> [YOUR TASK]:
Whenever the string "labels" appears in a line below, please copy the line out.

> [RECORDS FOR THE EXERCISE]:
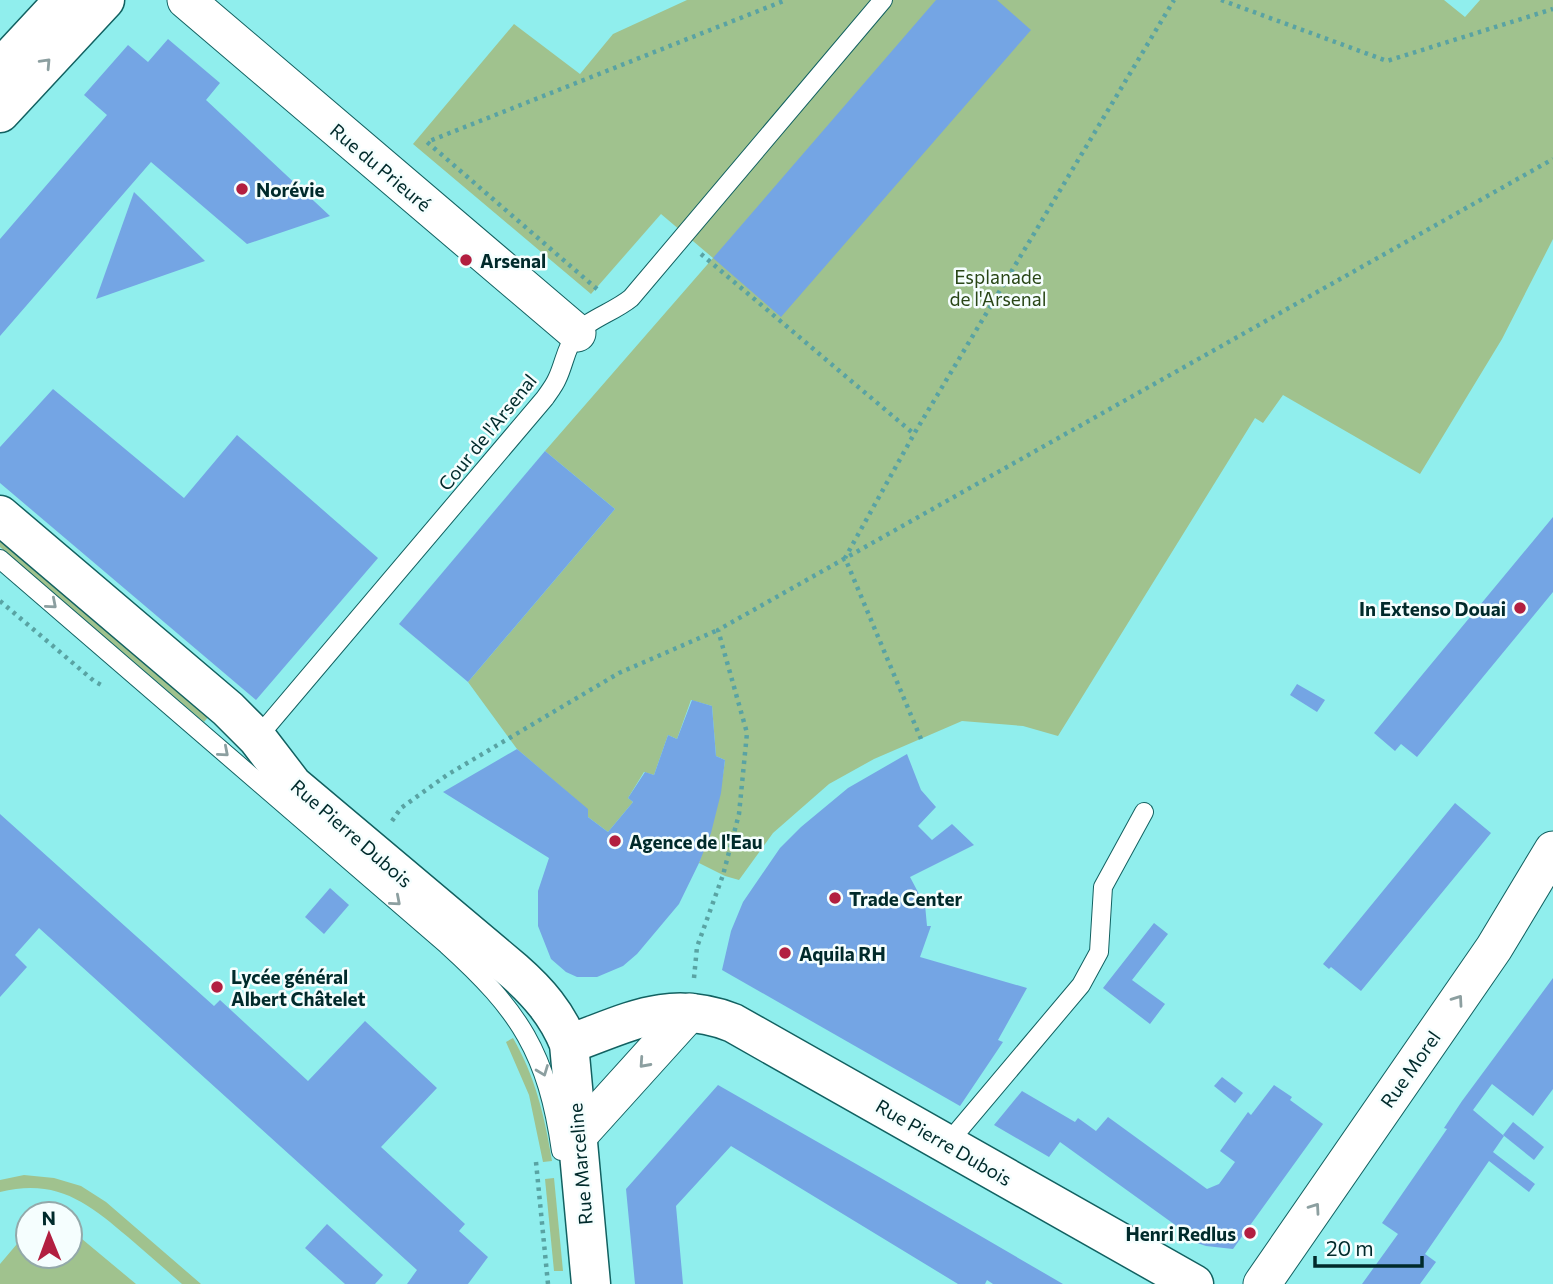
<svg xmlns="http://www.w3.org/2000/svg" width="1553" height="1284" viewBox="0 0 1553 1284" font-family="Commissioner,sans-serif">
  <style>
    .green { fill: #a0c28e }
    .building { fill: #74a5e4 }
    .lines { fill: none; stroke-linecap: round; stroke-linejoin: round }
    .lane-casing { stroke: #126161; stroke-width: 20 }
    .street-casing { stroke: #126161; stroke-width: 39 }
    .secondary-casing { stroke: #126161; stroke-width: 41 }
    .path { stroke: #59a3a3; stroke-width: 4.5; stroke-dasharray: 3.5 5; stroke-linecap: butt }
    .lane { stroke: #fff; stroke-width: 18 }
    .street { stroke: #fff; stroke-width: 37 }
    .secondary { stroke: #fff; stroke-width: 38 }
    .oneway { stroke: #8c9fa0 }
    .poi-dot { fill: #b21f40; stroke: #f5fefe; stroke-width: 2.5 }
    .labels { text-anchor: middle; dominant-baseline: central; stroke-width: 5; stroke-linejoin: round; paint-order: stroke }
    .street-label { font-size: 19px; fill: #002a2b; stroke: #f5fefe }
    .poi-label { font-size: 19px; font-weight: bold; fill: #002a2b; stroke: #f5fefe; text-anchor: start }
    .park-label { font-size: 19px; fill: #294616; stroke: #f5fefe }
  </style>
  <rect width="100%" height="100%" fill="#90eeed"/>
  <g class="green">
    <path d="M687 0H1444L1465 17 1480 0H1553V239L1502 339 1420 474 1283 395 1263 423 1255 418 1058 736 1023 726 962 721 874 759 829 784 773 833 739 880 725 876 699 863C711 828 721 796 725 760L716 756 712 706 691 700 677 739 668 735 654 775 644 772 628 798 633 802 608 832 588 817 587 809 517 749 468 682 615 509 545 451 713 258 661 214 591 294 413 144 514 24 580 74 613 34Z"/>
    <path d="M0 537 209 716 204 722 0 547Z"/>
    <path d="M513 1038C535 1076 545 1117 552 1161L543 1162 529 1095 506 1042Z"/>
    <path d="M24 1175 54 1178 81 1186 106 1202 201 1284H182C164 1268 146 1253 128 1237 87 1202 56 1178 0 1192V1180Z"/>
    <path d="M554 1178 563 1271H554L545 1179Z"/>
    <path d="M70 1229 136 1284H0V1264L28 1231V1256H70Z"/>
  </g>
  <g class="building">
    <path d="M936 0H997L1031 30 781 317 713 258Z"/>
    <path d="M168 39 220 83 206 100 330 216 247 244 151 162 0 336V239L107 115 84 95 128 45 148 62Z"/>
    <path d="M134 192 205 261 96 299Z"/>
    <path d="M53 389 184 498 237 435 378 558 256 700 0 483V447Z"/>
    <path d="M545 451 615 509 468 682 399 624Z"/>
    <path d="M1553 517V592L1417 757 1401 744 1395 751 1374 733Z"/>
    <path d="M1297 684 1325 700 1317 712 1290 695Z"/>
    <path d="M692 700 712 706 716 756 725 760 721 793 711 833 699 863 679 904 637 954 623 966 597 977H577L566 972 551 959 538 926V891L549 858 443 792 517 749 588 809V817L608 832 633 802 628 798 645 772 654 775 668 735 677 739Z"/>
    <path d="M907 754 921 790 936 807 918 826 932 840 952 824 974 845 910 877 919 894H924L927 926H931L920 957 1027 988 998 1040 1003 1042 960 1106 722 970 731 931 743 902 780 848 801 827 848 788Z"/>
    <path d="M1455 803 1491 833 1361 991 1331 967 1329 969 1323 964Z"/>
    <path d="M0 814 214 1006 220 1000 308 1081 365 1021 437 1088 381 1147 465 1224 459 1231 488 1257 468 1284H407L417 1270 39 928 15 955 27 967 0 997Z"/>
    <path d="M330 888 349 905 324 934 305 917Z"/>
    <path d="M1154 923 1168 934 1132 980 1165 1004 1150 1024 1103 988Z"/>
    <path d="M1553 978V1089L1533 1116 1492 1084 1473 1110 1504 1136 1493 1152 1535 1184 1529 1192 1489 1161 1425 1254 1436 1262 1420 1284H1362L1398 1234 1382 1223 1447 1129 1444 1128 1462 1101Z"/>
    <path d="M1222 1077 1243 1093 1235 1103 1214 1086Z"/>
    <path d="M718 1085 879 1177 1063 1284H993L987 1280 985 1284H958L731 1146 676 1206 683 1284H635L626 1189Z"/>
    <path d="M1274 1085 1292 1097 1290 1100 1323 1124 1233 1249 1206 1246 1194 1242 1177 1231 1178 1227 1060 1142 1049 1157 994 1125 1022 1091 1075 1122 1078 1118 1096 1131 1108 1117 1207 1189 1219 1184 1235 1162 1220 1151 1248 1112 1251 1115Z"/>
    <path d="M1513 1122 1544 1147 1534 1160 1503 1135Z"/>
    <path d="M327 1224 383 1275 375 1284H345L305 1248Z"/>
  </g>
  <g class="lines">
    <defs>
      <g id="lane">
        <path d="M0 559 447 945C520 1011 547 1053 561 1151"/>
        <path d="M257 738 545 398C549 392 554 386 557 379 564 365 566 347 576 334 589 319 614 312 631 298L883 0"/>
        <path d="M947 1144 1081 985 1099 952 1103 887 1144 812"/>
      </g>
      <g id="street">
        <path d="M186 0 577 333"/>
        <path d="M577 1137 690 1012"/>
        <path d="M1262 1284 1494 948 1553 850"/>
      </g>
      <g id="secondary">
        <path d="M0 69 64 0"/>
        <path d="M0 113 105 0"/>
        <path d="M0 515 228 709 257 738 293 785 514 971C538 992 557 1014 569 1044L591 1284"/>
        <path d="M569 1044C628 1023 669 998 733 1023L1194 1284"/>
      </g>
    </defs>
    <use href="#lane" class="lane-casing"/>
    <use href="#street" class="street-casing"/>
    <use href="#secondary" class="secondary-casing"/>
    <g class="path">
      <path d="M1221 0 1387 61 1553 9"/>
      <path d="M701 254 914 434"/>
      <path d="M597 289 427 142 786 0"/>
      <path d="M0 601 94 681 105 687"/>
      <path d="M921 739 845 558 914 434 1174 0"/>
      <path d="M392 821 401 808 447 775 619 673 718 630"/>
      <path d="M694 978 697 947 723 875 739 814 747 733 718 630 1553 159"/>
      <path d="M536 1162 548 1284"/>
    </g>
    <use href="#lane" class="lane"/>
    <use href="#street" class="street"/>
    <use href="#secondary" class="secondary"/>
  </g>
  <defs><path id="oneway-chevron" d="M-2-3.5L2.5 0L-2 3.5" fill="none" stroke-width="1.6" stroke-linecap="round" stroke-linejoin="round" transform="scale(1.75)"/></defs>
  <g class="oneway">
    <use href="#oneway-chevron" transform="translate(46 63) rotate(-47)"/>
    <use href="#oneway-chevron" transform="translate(52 604) rotate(41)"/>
    <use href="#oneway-chevron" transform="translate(224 752) rotate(41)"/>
    <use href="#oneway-chevron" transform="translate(396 901) rotate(41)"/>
    <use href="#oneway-chevron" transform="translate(1458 1000) rotate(-55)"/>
    <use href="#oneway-chevron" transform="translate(644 1063) rotate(132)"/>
    <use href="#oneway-chevron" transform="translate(543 1071) rotate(69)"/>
    <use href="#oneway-chevron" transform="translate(1315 1208) rotate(-55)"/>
  </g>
  <g class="poi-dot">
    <circle cx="242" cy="189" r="7"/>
    <circle cx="466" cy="260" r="7"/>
    <circle cx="1520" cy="608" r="7"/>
    <circle cx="615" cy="841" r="7"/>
    <circle cx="835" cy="898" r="7"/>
    <circle cx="785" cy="953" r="7"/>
    <circle cx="217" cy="987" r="7"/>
    <circle cx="1250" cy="1233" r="7"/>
  </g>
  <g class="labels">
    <g class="street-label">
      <text transform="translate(381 167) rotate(40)">Rue du Prieuré</text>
      <text transform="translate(487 432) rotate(-51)">Cour de l'Arsenal</text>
      <text transform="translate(352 833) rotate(41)">Rue Pierre Dubois</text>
      <text transform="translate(1410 1069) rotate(-55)">Rue Morel</text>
      <text transform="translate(944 1142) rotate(30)">Rue Pierre Dubois</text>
      <text transform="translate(580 1164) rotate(-95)">Rue Marceline</text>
    </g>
    <g class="poi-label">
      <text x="256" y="189">Norévie</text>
      <text x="480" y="260">Arsenal</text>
      <text x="1506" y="608" text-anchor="end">In Extenso Douai</text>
      <text x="629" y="841">Agence de l'Eau</text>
      <text x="849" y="898">Trade Center</text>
      <text x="799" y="953">Aquila RH</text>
      <text x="231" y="976">Lycée général<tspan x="231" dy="22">Albert Châtelet</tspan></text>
      <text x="1236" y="1233" text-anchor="end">Henri Redlus</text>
    </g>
    <g class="park-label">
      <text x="998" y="276">Esplanade<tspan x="998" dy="22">de l'Arsenal</tspan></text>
    </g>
  </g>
  <g transform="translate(49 1235) rotate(359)"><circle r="33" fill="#f5fefe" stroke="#93a9aa" stroke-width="2"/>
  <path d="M0-5L12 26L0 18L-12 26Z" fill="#b21f40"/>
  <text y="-10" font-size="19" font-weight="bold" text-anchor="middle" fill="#002a2b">N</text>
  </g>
  <path d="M1315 1256v10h107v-10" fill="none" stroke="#002a2b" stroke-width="3.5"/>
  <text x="1326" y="1256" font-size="21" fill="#002a2b" stroke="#f5fefe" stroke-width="5" paint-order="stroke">20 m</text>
</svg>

> [EXERCISE RESULT]:
    .labels { text-anchor: middle; dominant-baseline: central; stroke-width: 5; stroke-linejoin: round; paint-order: stroke }
  <g class="labels">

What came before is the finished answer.